In terms of tools, we like to stay pretty analog at the front end. Drawing together as a group, pinning up, discussing. Once we have a grip on the concept we start iterating and refining digitally with a wide variety of tools.
What are you working on now?
Of course I can’t say exactly, but over the last 3 years we have shepherded our brands into several new product categories; headphones, bluetooth speakers, gaming, and most recently WiFi enabled wireless audio systems. We don’t expect to stop innovating anytime soon.
What is your ideal work environment?
It is very rare, but one of my early projects was to design our headquarters, so I got to design our space. Previously our building was a school for training technicians how to modify cars, so it was very industrial and open. I had the concrete floors sealed, left all of the giant roll up doors that were there to bring cars in, left the exposed industrial ceiling and spent the budget on some great furniture. The space is super open, their are no walls, but lots of WiFi networked speakers. Everyone can see what everyone else is working on making it super collaborative. Anyone can DJ to the entire audio system from their phone. We are based just north of San Diego so those big garage doors are open almost all of the time. I love working in this space everyday.
Where are your favorite places for art?
My wife is an artist and she keeps me fresh and in the loop in terms of what is going on in the art world.
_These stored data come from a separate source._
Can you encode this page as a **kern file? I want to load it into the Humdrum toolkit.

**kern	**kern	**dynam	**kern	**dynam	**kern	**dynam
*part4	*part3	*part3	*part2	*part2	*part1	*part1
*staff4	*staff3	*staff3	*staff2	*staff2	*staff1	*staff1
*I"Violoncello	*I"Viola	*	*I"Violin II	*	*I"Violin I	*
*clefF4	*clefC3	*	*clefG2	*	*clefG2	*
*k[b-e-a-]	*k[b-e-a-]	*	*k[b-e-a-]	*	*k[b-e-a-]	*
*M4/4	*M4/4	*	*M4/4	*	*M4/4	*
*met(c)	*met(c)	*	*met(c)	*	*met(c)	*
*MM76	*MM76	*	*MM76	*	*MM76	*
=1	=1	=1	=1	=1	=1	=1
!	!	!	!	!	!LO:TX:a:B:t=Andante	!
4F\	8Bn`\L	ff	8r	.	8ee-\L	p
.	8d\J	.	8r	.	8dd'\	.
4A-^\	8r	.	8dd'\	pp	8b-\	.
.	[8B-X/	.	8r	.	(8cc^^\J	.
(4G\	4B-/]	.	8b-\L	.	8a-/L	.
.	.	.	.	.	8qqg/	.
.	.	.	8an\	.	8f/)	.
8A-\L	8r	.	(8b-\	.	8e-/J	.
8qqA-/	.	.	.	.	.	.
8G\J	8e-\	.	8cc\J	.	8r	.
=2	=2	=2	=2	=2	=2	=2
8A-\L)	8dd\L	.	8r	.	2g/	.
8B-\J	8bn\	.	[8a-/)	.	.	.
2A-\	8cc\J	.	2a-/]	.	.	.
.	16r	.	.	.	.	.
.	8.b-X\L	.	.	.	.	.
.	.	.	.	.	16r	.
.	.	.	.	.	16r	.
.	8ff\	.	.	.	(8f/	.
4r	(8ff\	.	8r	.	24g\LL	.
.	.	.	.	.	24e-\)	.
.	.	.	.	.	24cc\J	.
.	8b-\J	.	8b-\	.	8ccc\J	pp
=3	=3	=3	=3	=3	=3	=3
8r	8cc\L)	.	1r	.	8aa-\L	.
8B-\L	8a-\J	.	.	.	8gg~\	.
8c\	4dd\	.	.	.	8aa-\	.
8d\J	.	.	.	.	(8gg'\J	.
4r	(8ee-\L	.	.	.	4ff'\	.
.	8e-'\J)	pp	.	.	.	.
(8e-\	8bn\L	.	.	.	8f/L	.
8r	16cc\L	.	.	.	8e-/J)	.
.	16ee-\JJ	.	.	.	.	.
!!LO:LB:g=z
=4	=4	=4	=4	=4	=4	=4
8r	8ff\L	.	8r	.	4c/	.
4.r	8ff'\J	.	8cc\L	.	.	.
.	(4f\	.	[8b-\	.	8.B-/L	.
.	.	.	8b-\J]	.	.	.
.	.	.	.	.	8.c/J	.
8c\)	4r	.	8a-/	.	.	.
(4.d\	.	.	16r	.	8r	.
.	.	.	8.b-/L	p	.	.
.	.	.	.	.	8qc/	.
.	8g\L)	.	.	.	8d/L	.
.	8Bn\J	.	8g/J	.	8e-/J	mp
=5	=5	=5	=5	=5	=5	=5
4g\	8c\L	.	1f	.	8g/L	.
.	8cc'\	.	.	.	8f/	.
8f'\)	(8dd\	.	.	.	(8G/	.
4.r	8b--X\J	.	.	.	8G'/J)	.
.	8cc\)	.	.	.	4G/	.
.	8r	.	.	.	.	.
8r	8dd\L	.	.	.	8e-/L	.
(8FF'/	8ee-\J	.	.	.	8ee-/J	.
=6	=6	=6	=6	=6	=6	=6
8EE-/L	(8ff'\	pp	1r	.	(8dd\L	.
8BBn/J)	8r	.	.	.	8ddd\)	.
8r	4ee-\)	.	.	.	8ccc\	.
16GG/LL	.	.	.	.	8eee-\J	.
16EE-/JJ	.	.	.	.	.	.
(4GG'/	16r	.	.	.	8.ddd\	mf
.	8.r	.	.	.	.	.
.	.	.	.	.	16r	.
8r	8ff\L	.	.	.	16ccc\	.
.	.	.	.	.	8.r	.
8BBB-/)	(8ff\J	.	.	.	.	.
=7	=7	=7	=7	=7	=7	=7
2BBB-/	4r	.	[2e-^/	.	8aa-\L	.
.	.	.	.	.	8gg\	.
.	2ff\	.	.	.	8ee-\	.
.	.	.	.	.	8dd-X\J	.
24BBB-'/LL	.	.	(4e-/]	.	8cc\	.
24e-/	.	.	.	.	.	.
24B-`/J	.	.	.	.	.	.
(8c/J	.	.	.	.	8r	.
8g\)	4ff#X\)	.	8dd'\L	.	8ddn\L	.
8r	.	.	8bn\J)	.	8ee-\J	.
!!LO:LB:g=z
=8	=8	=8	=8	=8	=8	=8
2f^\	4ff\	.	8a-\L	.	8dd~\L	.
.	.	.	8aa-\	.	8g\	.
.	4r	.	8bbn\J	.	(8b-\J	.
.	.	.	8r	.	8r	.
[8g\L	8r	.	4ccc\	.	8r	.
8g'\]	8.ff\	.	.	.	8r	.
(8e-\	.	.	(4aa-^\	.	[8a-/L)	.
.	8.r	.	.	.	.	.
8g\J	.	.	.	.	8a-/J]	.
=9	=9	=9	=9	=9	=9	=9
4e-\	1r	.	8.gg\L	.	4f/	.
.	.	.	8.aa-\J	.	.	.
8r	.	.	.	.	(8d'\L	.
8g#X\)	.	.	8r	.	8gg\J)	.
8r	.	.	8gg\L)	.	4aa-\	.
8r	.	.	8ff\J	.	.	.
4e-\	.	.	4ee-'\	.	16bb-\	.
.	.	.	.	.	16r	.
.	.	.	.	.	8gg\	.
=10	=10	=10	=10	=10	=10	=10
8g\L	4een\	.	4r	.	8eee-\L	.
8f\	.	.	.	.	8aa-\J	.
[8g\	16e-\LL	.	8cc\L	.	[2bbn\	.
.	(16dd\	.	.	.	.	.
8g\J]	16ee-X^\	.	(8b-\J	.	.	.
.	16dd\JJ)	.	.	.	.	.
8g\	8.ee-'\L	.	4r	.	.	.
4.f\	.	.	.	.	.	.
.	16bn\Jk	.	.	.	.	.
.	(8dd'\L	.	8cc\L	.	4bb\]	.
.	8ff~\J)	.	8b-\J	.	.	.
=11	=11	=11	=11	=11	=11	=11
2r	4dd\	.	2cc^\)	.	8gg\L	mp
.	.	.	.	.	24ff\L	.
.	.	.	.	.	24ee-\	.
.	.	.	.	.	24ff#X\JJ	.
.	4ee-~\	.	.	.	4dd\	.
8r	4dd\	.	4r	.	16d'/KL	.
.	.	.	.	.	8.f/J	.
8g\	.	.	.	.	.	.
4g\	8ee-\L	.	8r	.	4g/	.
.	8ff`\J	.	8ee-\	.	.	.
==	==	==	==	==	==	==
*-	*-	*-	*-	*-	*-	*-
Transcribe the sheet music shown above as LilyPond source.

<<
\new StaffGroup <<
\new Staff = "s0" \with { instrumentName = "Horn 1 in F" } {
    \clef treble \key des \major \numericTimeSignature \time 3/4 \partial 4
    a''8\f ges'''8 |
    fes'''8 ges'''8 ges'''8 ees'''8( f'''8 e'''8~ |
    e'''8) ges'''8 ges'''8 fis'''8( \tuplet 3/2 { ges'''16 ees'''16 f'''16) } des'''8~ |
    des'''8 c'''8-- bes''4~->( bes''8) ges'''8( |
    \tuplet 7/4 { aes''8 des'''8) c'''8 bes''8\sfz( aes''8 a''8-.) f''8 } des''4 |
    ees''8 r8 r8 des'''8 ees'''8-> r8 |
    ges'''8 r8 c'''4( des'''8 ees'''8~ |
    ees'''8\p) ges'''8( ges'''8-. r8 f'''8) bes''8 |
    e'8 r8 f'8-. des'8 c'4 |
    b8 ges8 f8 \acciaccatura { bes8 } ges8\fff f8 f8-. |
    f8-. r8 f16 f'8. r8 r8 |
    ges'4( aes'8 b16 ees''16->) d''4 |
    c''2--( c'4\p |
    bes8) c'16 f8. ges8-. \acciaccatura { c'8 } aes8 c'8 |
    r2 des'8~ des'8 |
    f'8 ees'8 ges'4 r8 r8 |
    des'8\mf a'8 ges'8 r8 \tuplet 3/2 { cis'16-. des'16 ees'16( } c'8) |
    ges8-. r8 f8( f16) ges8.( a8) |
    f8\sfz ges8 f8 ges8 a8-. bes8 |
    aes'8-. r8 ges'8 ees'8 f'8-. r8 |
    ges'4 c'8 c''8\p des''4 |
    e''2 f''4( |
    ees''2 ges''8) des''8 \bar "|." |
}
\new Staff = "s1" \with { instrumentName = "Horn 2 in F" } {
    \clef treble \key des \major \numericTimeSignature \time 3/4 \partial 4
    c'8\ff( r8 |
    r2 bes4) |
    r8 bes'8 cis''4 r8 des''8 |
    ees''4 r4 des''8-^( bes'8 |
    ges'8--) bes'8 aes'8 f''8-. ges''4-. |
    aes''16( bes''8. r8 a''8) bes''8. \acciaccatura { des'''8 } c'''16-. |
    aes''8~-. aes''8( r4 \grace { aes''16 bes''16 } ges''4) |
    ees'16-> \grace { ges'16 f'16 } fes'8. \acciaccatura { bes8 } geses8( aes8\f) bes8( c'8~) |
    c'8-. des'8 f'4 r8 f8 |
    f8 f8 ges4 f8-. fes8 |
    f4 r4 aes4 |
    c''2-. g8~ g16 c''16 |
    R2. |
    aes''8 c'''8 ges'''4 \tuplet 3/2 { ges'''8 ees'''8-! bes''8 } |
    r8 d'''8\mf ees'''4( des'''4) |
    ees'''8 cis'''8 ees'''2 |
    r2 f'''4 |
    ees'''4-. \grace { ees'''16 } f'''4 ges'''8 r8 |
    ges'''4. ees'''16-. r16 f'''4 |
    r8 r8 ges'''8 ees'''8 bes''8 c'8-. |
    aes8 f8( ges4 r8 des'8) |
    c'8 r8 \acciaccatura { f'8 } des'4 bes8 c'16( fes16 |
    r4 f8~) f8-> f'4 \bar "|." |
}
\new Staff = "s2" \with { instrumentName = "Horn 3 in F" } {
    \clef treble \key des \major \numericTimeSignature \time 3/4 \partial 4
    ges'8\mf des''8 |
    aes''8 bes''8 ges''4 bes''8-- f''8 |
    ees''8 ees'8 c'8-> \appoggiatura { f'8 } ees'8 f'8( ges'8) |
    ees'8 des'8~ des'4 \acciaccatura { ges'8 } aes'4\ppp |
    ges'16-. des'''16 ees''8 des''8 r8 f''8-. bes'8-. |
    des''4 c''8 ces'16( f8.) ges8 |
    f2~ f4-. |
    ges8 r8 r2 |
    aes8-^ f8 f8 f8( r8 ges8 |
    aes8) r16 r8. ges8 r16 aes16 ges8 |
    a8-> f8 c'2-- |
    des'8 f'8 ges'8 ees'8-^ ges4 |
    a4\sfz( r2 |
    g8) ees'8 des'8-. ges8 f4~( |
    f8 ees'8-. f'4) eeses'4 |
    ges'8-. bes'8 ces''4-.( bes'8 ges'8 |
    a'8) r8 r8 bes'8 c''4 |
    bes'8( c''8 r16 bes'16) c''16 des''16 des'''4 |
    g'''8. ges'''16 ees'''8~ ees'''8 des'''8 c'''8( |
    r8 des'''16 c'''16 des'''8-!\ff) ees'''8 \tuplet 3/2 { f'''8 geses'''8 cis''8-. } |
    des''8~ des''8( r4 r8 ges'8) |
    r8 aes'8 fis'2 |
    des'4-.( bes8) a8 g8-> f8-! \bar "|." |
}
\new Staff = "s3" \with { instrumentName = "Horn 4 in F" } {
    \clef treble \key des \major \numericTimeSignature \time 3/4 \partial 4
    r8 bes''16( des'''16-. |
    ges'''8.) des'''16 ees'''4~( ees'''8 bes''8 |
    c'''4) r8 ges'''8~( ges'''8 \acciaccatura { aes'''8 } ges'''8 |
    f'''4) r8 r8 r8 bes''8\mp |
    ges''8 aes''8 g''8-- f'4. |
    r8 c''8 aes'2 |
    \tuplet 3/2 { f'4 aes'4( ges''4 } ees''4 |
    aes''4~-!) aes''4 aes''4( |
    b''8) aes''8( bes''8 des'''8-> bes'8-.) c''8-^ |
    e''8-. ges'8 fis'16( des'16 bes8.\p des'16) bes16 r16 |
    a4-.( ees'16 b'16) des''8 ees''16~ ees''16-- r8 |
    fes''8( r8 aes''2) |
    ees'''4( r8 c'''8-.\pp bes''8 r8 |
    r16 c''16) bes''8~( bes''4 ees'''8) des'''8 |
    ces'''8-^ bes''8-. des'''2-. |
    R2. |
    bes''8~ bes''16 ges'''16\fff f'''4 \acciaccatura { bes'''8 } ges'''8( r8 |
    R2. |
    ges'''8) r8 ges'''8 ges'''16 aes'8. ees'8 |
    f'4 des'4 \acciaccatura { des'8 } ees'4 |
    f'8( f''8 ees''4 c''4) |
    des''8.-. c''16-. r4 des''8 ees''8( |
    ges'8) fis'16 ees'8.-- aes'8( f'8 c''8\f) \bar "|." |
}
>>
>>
Each year we seem to raise our membership level at The Museum of Contemporary Art San Diego. Previously we lived in San Francisco, Boston, and Portland. The Art Scene is not as developed here yet, but that is part of the excitement. There are a few galleries we enjoy frequenting like Helmuth Projects, the Thumbprint Gallery, and Quint. The boutique scene is exploding with stores like Ajax, Grounded, and Graffitti Beach. This being Southern California there are a lot of fine examples of Mid Century Modern architecture and some great shops that cater to our addiction to MCM furniture like Boomerang. It is fun to be a part of a city discovering its cool. It feels like Portland when we moved there in 2003 in some ways.
Who are the designers, artists you admire most?
Earlier I mentioned Giorgetto Giugiaro and Dick Powell of the firm SeymourPowell whom I’ve never met but I feel indebted to. Because of their advocacy for design, I learned about our world very early, and I feel it is important to evangelize for our profession as they do. You never know who you might accidentally encourage to spend a life creatively! I tend to admire designers who focus on doing great work, design doing, and who don’t draw boundaries around a specialization. Take Raymond Loewy. He seemed as comfortable designing a Studebaker, as doing branding for the likes of Shell, Lucky Strike, and Greyhound. Content to design Air Force One and the interiors of SkyLab for NASA. I aspire to that amount of range. That insatiable desire to touch everything, I think I have a little bit of that. I call it a constant dissatisfaction. After all, if you are satisfied with something, how can you expect to make it better!